Scan the records below for the line with "Mentions légales" and the line with "جميع الحقوق محفوظة". Repeat those two lines and every line between them exactly, and nothing else.

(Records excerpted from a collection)
-------------------------

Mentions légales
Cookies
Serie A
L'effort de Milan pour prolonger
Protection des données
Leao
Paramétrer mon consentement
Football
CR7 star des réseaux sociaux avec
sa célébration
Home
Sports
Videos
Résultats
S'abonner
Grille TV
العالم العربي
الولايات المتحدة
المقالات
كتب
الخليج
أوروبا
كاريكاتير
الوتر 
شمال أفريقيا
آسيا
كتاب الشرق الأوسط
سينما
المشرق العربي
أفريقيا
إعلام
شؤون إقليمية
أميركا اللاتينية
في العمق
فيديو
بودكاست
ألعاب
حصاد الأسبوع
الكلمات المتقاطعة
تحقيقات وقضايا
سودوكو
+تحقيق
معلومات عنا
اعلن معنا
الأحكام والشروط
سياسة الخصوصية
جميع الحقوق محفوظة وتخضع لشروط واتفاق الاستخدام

-------------------------

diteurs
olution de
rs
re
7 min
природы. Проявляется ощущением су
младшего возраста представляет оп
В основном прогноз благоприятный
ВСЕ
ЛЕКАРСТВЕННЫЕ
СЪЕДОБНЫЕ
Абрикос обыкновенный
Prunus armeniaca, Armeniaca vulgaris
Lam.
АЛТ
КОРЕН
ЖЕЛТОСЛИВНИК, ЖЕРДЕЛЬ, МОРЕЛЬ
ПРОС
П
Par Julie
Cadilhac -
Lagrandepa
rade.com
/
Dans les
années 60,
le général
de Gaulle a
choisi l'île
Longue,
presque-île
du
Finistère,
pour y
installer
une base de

-------------------------

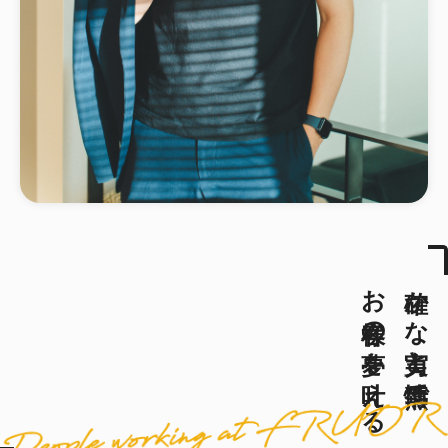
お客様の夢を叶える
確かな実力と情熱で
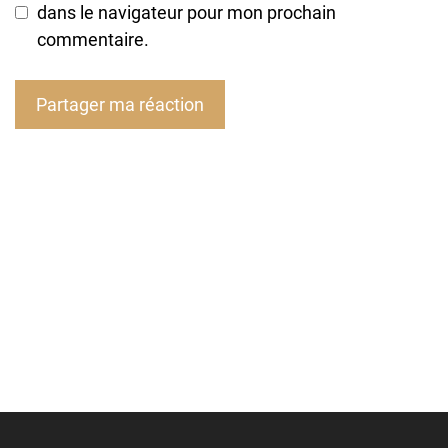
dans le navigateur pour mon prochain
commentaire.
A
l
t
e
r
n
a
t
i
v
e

-------------------------

# Output of the exercise
Mentions légales
Cookies
Serie A
L'effort de Milan pour prolonger
Protection des données
Leao
Paramétrer mon consentement
Football
CR7 star des réseaux sociaux avec
sa célébration
Home
Sports
Videos
Résultats
S'abonner
Grille TV
العالم العربي
الولايات المتحدة
المقالات
كتب
الخليج
أوروبا
كاريكاتير
الوتر 
شمال أفريقيا
آسيا
كتاب الشرق الأوسط
سينما
المشرق العربي
أفريقيا
إعلام
شؤون إقليمية
أميركا اللاتينية
في العمق
فيديو
بودكاست
ألعاب
حصاد الأسبوع
الكلمات المتقاطعة
تحقيقات وقضايا
سودوكو
+تحقيق
معلومات عنا
اعلن معنا
الأحكام والشروط
سياسة الخصوصية
جميع الحقوق محفوظة وتخضع لشروط واتفاق الاستخدام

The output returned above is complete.